[Data shown start]

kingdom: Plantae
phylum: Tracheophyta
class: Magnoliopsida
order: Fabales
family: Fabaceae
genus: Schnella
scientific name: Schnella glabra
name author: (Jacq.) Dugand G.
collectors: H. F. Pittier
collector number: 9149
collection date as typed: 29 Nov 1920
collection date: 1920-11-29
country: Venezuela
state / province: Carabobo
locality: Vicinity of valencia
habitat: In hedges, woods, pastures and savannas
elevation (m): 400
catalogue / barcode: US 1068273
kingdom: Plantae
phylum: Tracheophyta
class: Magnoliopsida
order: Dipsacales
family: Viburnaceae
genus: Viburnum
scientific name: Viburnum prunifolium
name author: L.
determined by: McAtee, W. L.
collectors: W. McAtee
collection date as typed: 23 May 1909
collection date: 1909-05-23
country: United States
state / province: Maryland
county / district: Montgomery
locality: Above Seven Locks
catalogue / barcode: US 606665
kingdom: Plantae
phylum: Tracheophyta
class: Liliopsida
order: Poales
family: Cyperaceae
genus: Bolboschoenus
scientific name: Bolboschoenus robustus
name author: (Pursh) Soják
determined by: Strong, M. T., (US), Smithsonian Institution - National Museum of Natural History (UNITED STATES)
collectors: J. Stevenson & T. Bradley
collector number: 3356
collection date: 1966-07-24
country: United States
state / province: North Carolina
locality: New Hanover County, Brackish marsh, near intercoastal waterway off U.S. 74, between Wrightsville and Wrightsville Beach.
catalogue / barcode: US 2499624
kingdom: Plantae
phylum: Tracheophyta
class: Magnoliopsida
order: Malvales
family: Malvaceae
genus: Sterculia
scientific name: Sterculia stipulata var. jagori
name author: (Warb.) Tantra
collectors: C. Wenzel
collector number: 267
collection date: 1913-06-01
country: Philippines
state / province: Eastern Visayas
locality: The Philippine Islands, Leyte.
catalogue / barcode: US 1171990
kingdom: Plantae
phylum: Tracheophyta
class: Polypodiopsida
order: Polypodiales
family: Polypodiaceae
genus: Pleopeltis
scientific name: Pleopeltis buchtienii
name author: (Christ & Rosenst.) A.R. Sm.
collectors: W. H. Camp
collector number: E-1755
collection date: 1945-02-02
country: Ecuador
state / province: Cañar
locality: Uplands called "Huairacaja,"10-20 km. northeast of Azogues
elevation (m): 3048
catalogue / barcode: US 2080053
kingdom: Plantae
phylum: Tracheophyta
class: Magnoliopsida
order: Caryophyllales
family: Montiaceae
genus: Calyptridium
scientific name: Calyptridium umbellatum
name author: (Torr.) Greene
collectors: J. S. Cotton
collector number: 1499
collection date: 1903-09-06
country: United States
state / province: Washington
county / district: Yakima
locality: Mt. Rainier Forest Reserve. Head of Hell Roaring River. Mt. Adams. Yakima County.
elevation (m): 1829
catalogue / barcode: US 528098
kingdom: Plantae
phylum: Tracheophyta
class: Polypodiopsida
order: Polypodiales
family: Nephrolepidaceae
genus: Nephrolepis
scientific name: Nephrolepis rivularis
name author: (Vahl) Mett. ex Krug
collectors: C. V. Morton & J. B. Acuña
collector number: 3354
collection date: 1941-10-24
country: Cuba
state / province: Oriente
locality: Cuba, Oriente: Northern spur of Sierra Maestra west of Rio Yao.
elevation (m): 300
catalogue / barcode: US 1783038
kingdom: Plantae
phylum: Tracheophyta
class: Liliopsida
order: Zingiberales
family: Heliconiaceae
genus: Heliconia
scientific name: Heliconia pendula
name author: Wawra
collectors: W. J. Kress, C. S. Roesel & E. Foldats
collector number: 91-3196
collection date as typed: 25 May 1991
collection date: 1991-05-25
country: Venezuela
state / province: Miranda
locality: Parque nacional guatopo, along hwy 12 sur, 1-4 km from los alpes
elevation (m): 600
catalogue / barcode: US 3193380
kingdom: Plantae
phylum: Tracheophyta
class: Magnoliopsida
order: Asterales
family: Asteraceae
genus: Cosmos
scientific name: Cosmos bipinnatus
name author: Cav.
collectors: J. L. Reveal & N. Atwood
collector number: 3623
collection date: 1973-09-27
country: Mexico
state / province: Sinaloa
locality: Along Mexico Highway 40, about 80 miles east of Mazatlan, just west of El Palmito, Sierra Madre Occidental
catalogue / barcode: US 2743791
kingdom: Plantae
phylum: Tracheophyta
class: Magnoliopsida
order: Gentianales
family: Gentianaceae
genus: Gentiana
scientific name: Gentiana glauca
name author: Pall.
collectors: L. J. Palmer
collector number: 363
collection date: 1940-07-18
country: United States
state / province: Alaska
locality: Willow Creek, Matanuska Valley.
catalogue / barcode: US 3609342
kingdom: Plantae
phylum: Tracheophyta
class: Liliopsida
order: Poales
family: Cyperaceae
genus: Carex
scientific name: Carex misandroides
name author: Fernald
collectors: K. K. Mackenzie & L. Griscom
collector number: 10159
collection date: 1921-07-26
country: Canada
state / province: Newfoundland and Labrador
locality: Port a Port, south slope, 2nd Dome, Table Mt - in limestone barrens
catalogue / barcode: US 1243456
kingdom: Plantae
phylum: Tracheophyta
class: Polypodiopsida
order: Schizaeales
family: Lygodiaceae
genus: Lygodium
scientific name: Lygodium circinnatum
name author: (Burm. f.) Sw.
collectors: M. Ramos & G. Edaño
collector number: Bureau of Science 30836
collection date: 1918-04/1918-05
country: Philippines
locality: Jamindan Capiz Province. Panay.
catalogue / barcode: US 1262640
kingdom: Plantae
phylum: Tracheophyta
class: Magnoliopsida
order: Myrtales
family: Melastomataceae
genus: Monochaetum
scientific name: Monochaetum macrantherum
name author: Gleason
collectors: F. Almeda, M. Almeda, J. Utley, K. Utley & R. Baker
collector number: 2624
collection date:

[Data shown end]

Quote the material verbatim, beginning at the line containing "collectors: W. McAtee" and ending with the line containing "genus: Bolboschoenus", with both of those lines included.

» Written response:
collectors: W. McAtee
collection date as typed: 23 May 1909
collection date: 1909-05-23
country: United States
state / province: Maryland
county / district: Montgomery
locality: Above Seven Locks
catalogue / barcode: US 606665
kingdom: Plantae
phylum: Tracheophyta
class: Liliopsida
order: Poales
family: Cyperaceae
genus: Bolboschoenus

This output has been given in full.